Structural studies of FV IN–DNA complexes have provided a breakthrough for understanding the mechanisms of retroviral integration site selection [58, 59]. Each retrovirus genus shows a unique insertion pattern, which is regulated by cellular and viral factors, as well as by the local DNA conformation and chromatin structure at the site of integration. An improved understanding of the integration site selection process has recently emerged with the advent of next-generation sequencing methods to identify insertion sites [59], the resolution of the architecture of the PFV integration machinery [114], and the cellular cofactors involved in the process [115]. Aiyer et al. investigated the MLV IN domain structure to identify tDNA binding residues, the CCD α2 helical region, and the CTD β1–β2 loop [114]. The results showed that the MLV IN CCD is highly assisted by the PFV intasome and that the MLV IN CTD interchanges with PFV IN CTD. These findings indicated that FV INs are promiscuous for species-specific retroviral integration site selection and IN functional studies for HIV-1 integrase strand transfer inhibitors in terms of their target commitment, higher solubility, faster kinetic properties, and a broad range of substrates compared with HIV IN [28, 44].

Vector systems based on different retroviruses are widely used to achieve stable integration and expression of transgenes due to vector-genome integration into host cell chromosomes.

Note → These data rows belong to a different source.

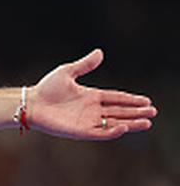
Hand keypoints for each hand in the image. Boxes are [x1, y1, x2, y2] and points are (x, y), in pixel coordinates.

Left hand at [29, 49, 155, 139]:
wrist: (31, 103)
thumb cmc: (46, 88)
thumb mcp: (67, 72)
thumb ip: (84, 64)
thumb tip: (100, 52)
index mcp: (91, 96)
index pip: (116, 98)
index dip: (131, 100)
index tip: (146, 101)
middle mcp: (91, 110)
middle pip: (119, 112)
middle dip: (136, 113)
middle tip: (153, 112)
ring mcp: (87, 121)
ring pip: (114, 123)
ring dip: (130, 124)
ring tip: (147, 122)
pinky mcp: (80, 131)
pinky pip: (100, 133)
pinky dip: (112, 131)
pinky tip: (123, 126)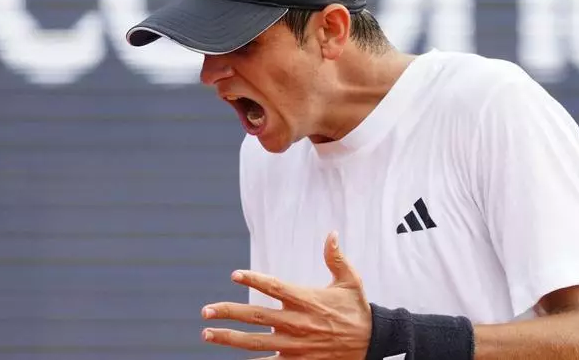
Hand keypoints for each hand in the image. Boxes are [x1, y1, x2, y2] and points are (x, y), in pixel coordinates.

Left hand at [200, 231, 372, 358]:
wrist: (373, 343)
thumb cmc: (358, 309)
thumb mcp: (350, 281)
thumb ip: (336, 258)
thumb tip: (332, 233)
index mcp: (306, 299)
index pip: (274, 287)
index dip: (254, 280)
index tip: (234, 275)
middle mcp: (297, 322)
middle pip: (256, 317)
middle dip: (228, 313)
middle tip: (205, 312)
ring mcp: (295, 345)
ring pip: (256, 343)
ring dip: (229, 338)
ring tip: (207, 334)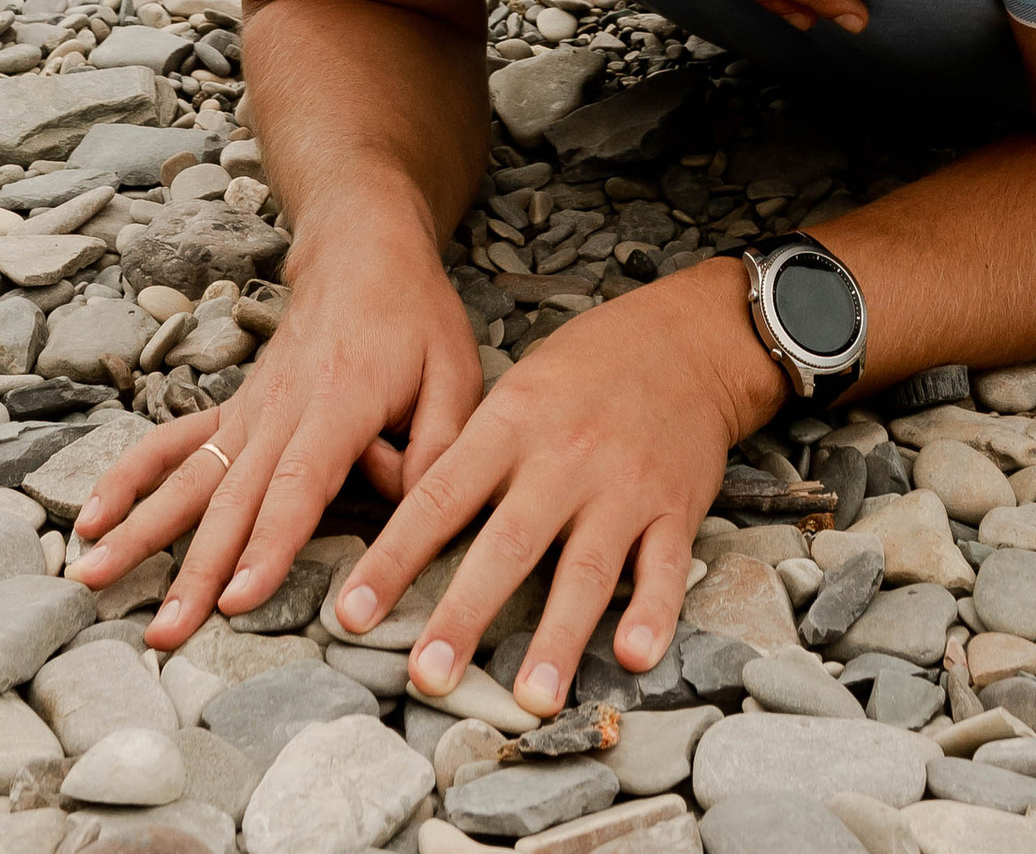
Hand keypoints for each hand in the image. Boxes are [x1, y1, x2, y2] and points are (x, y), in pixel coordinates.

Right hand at [69, 205, 481, 645]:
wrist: (362, 249)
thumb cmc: (415, 316)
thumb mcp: (457, 373)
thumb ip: (438, 450)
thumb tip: (416, 522)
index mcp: (340, 401)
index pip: (298, 484)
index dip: (268, 544)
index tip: (237, 599)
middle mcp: (281, 409)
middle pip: (231, 499)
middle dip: (195, 569)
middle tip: (163, 632)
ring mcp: (248, 411)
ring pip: (189, 480)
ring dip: (141, 531)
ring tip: (90, 578)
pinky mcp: (232, 412)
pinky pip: (171, 445)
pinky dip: (128, 478)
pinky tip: (91, 518)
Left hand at [324, 259, 782, 714]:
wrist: (686, 337)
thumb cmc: (587, 365)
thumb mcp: (517, 387)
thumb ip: (473, 452)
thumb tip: (411, 525)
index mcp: (511, 423)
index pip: (439, 498)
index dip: (392, 560)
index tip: (349, 615)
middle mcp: (563, 457)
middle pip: (506, 544)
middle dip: (464, 614)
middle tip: (426, 677)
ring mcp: (623, 485)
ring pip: (585, 569)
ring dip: (557, 638)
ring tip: (530, 698)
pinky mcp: (675, 506)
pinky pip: (664, 567)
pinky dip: (653, 613)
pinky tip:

Transient genetic manipulation systems that are based on integration- or reverse transcription-deficient gamma-retroviral vectors bear the risk of detrimental mutagenesis, which became apparent in several clinical trials in which vector genome integration led to oncogene activation [116]. FVV systems provide a useful and novel tool for the efficient transient genetic manipulation of target tissues by the stable delivery of non-viral nucleic acids. Self-inactivating, clinically-relevant FVV systems [117-120] have been developed for gene therapy in large animal models and proven effective [121, 122]. By using IN modification or hybrid systems with other proteins, it is possible to alter the integration profile of FVs, reducing the frequency of retroviral vector integration sites [123]. Deyle et al. generated non-integrating FVVs by introducing point mutations into active sites of the FV IN CCD sequence and demonstrated that cells infected with non-integrating FVVs expressed transgenes and became progressively diluted in the dividing cell population [124]. FVs are the most promising vectors for large transgene delivery because they have the largest mammalian retroviral genome [117, 125, 126]. Sweeney et al. investigated the ability of FVVs to incorporate the simian macaque FV envelope using physiological promoters to efficiently deliver large transgene cassettes by inserting increasing lengths of the dystrophin open reading frames in an FVV before quantifying the packaged vector RNA and integrated DNA [127, 128]. Molecular assays showed that a 12-kb insert could be packaged, delivered, and integrated into a target human cell genome at a sufficient titer for ex vivo gene therapy. This approach allows greatly exceeding the maximum insert size of lentivirus vectors of approximately 7 kb, making FVV an excellent candidate for the stable and efficient transfer of large transgenes.

Besides Spumavirus, four other genera have now been identified in the Spumaretrovirinae subfamily (Prosimiispumavirus, Bovispumavirus, Felispumavirus, and Equispumavirus), justifying the recent increase in the number of studies on FVs. FV INs have many advantages for the study of the structural and catalytic properties of retroviral INs. FV IN has a similar sensitivity to HIV-1 inhibitors, and the crystal structure of the PFV intasome, as the only determined retroviral intasome to date, will help to investigate and develop novel HIV-1 INSTIs. This review should provide insights into the biochemical activities and structural and genomic properties of FV INs. It also presents the reasons for using FV IN as a surrogate model to study the structural basis of anti-retroviral therapy, as well as to improve the safety and efficiency of FVV systems.